If Anghami’s founders know one thing, it’s that people consume music differently in every part of the world. Anghami has worked hard to create an experience that's unique to listeners in the Arab world, explains co-founder Elie Habib. For example, consumers in the region often prefer mobile music to share easily with friends. Thus Anghami is only available on smartphones.

Deezer, however, is also available on the web. Though Anghami feels that a mobile focus separates them from the pack, Deezer is present on smartphones and the web simultaneously. Yet Anghami offers its mobile streaming service on nearly every smartphone platform, whereas Deezer is much more limited in its mobile presence.

Habib notes that consumers, especially in the region, often look to a streaming platform for new music suggestions. Anghami is paying special attention to discovery and recommendations, explains Habib. “We started with a Personal DJ function. We want to help people discover music.”

He teases that Anghami is releasing new features soon, including an Arabic version later this month, and new APIs to encourage independent developers to add to the platform. Currently 75% of Anghami users’ smartphones are set in English, and only 25% in Arabic.  

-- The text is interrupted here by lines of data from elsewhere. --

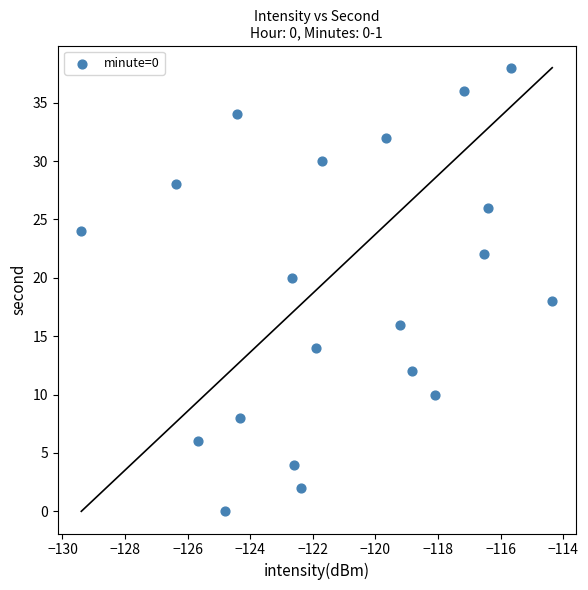

What is the range of Y values (max minus min)?

38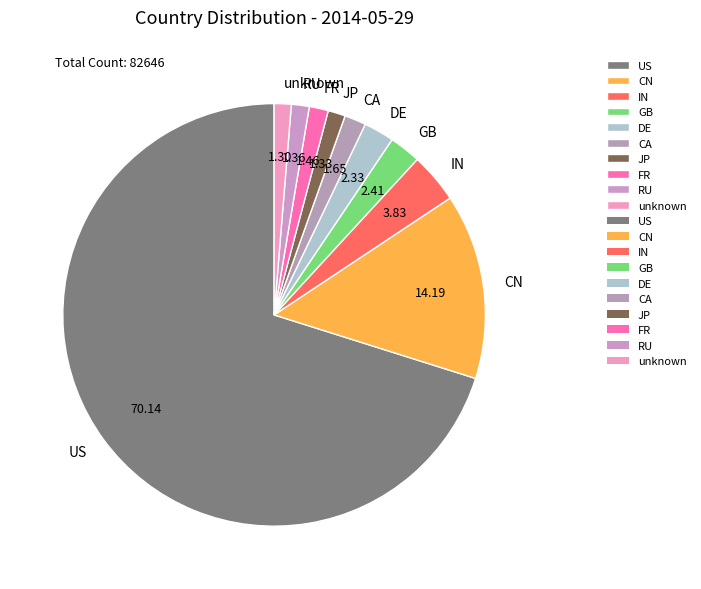

How many segments does this pie chart have?

10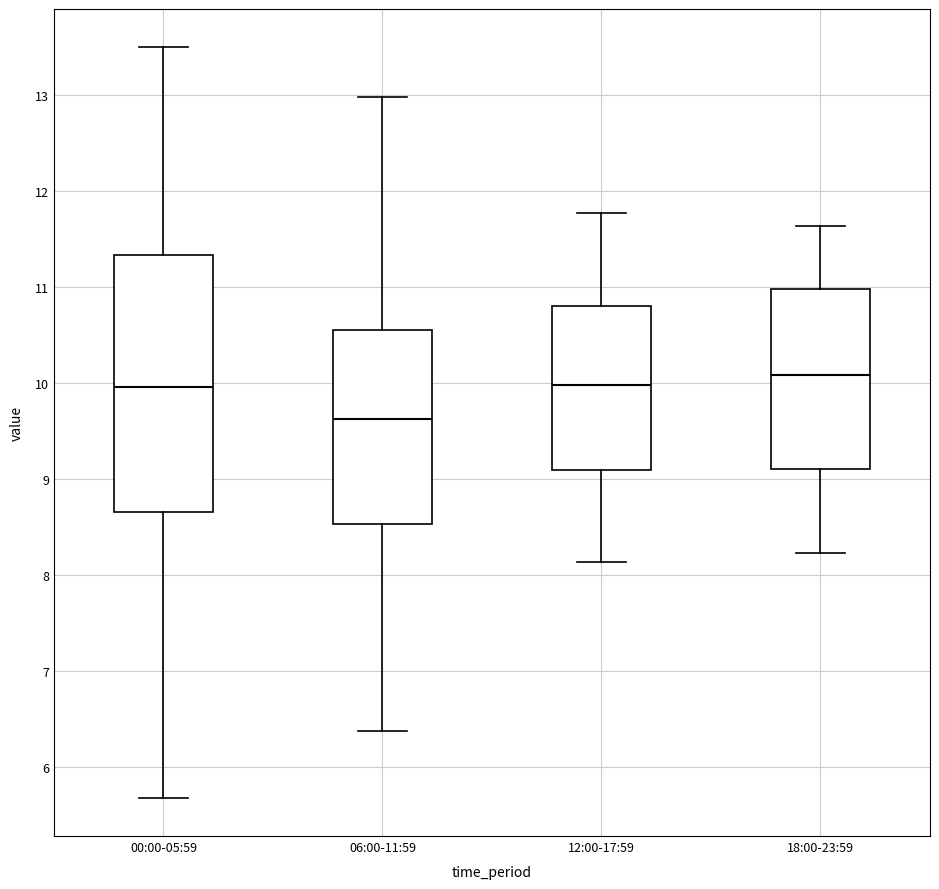

Reading left to right, read every box against the y-axis: the position of its median line, the range the box covers, and the ends of its whiskers. The values are not printed on the chart, so give them approximately, as read against the axis.

00:00-05:59: median 10.0, box 8.7 to 11.3, whiskers 5.7 to 13.5
06:00-11:59: median 9.6, box 8.5 to 10.5, whiskers 6.4 to 13.0
12:00-17:59: median 10.0, box 9.1 to 10.8, whiskers 8.1 to 11.8
18:00-23:59: median 10.1, box 9.1 to 11.0, whiskers 8.2 to 11.6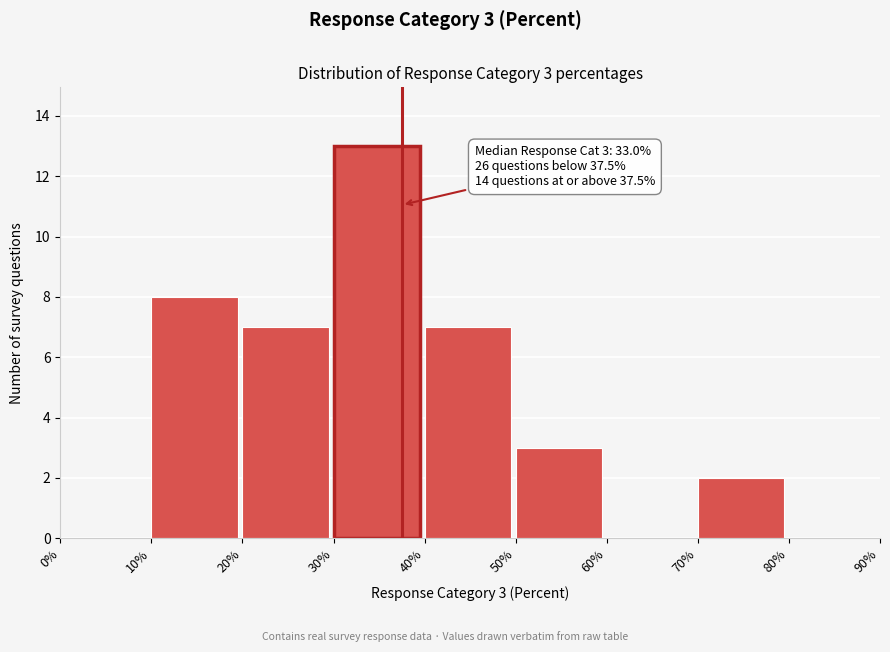

Which range on the x-axis has the tallest bar?

30% to 40%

“Deezer is focused on 180 countries, we’re focused on 15. May the best one win,” he challenges. The two platforms will also compete with France-based Yala Music, which was founded in 2010 and operates on web and mobile in the Middle East.

Functionality vs. Catalogue

Before starting Anghami, Eddy Maroun and Elie Habib made sure to secure key deals with regional and international labels. They currently feature licensed content from leading Arabic labels Rotana, Mazzika, and Melody, but also from major international labels Universal, Sony, EMI, Warner. Their biggest asset right now is an exclusive 3-year contract with Rotana for streaming music in Lebanon, the UAE and Saudi Arabia.

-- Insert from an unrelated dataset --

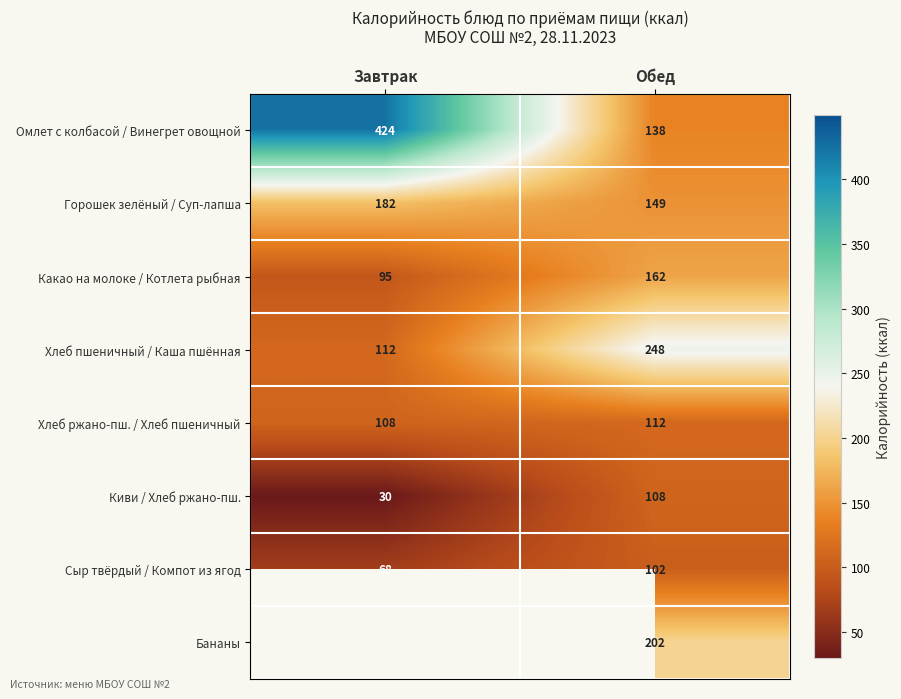

What is the spread (max minus min) of values at Обед?

146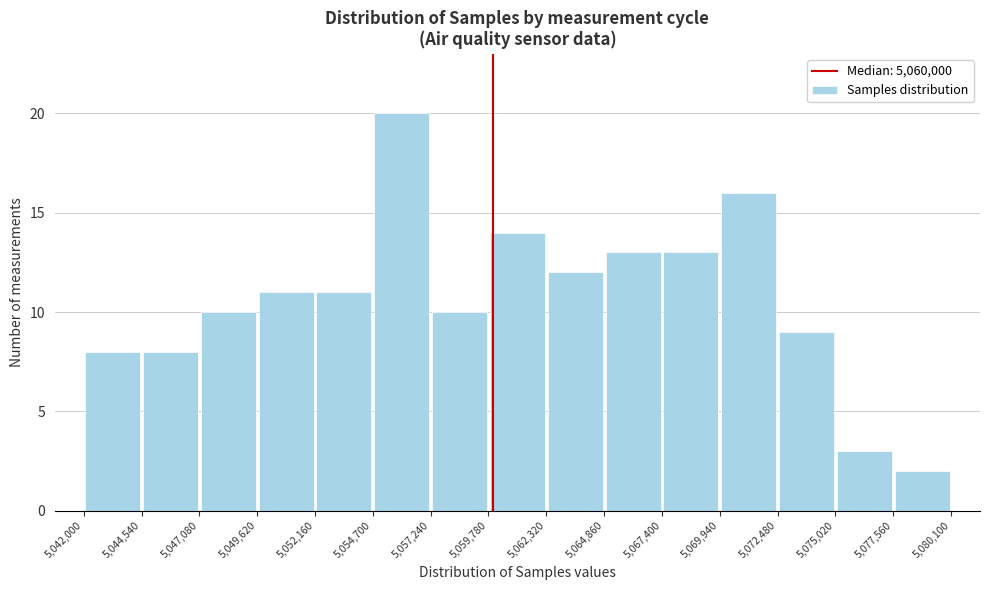

What is the height of the bar covering 5,054,700 to 5,057,240 on the x-axis? The values are not printed on the chart, so give them approximately, as read against the axis.

20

Anghami has also implemented a partnership with Orange in Jordan, and is going to launch one with Zain in Kuwait soon. They will build on these telecom partnerships with 3 or 4 more companies in the region, they say, and they've also finalized a deal with media conglomerate MBC. Through these partnerships, Anghami hopes to build trust with consumers before other companies move in. Several artists have also launched their album exclusively on Anghami, and the team hopes to attract more.

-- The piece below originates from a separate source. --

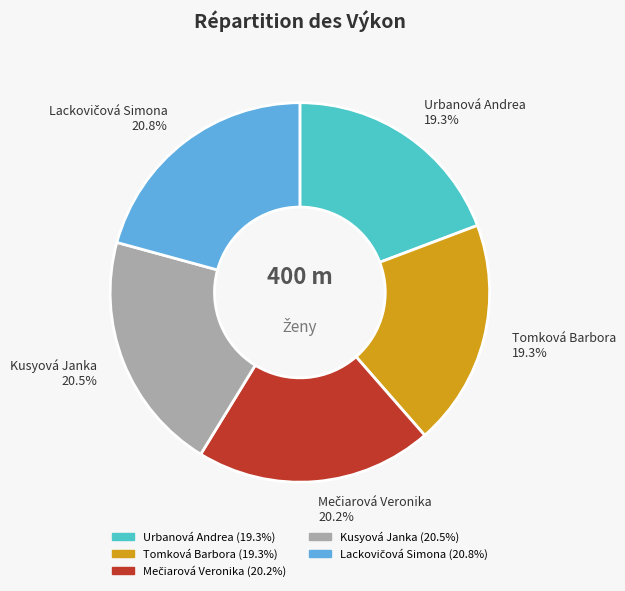

Is it true that Urbanová Andrea is 19% of the pie?

True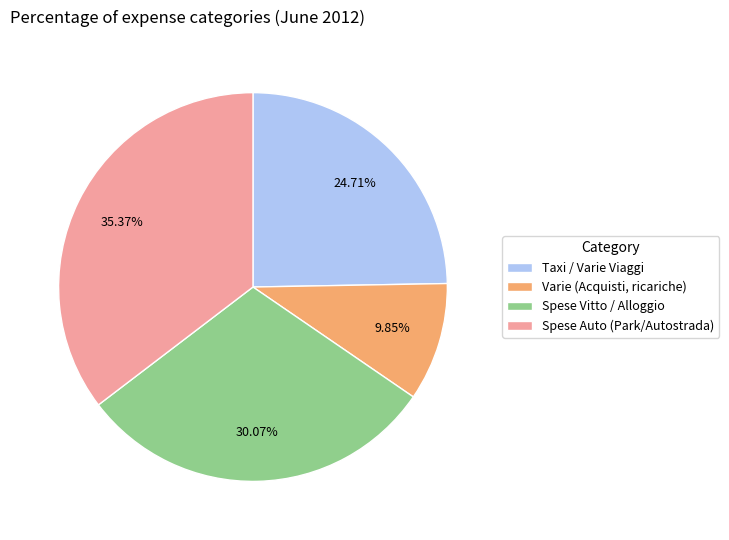

Count the number of slices in the pie.

4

Can Deezer, with a larger music catalogue and established model, topple a platform with some key regional partnerships? The question is whether being a first mover gives Anghami the advantage. Users may not want to switch to another platform after their preferences and playlists are saved.

Deezer has the distinct advantage of a large international catalogue with over 20 million tracks available for streaming. But Habib isn’t threatened. “Everybody says ‘we have 20 million songs," he says, "but most people end up only listening to 100,000 songs. What you really care about is the core catalogue. Now, we have 2.5 million songs. By May or June we’ll have 5 or 6 million songs.” Anghami prefers to focus on music quality and regional appeal, he says, rather than on the number of songs available.

Healthy Competition

Perhaps a little competition is actually good for Anghami and the market. As many streaming music services have put it in the past, major competition is not between legal music services, but with piracy. The more valuable services that exist, the more likely people are to know and prefer legal digital music streaming.

“We’re pretty excited to have Deezer coming in. It validates that we are in the right place at the right time. We’re looking forward to having a healthy competition. At the end of the day, the user benefits from it,” says Habib.

The two services will probably cohabitate peacefully for a time. “The percent of people who are streaming music versus the entire smartphone population is so small. For us, it’s a growing market all over the world, it’s a nascent industry. A lot of things can change. It’s going to take a while before we’re really competing head on,” insists Elie Habib.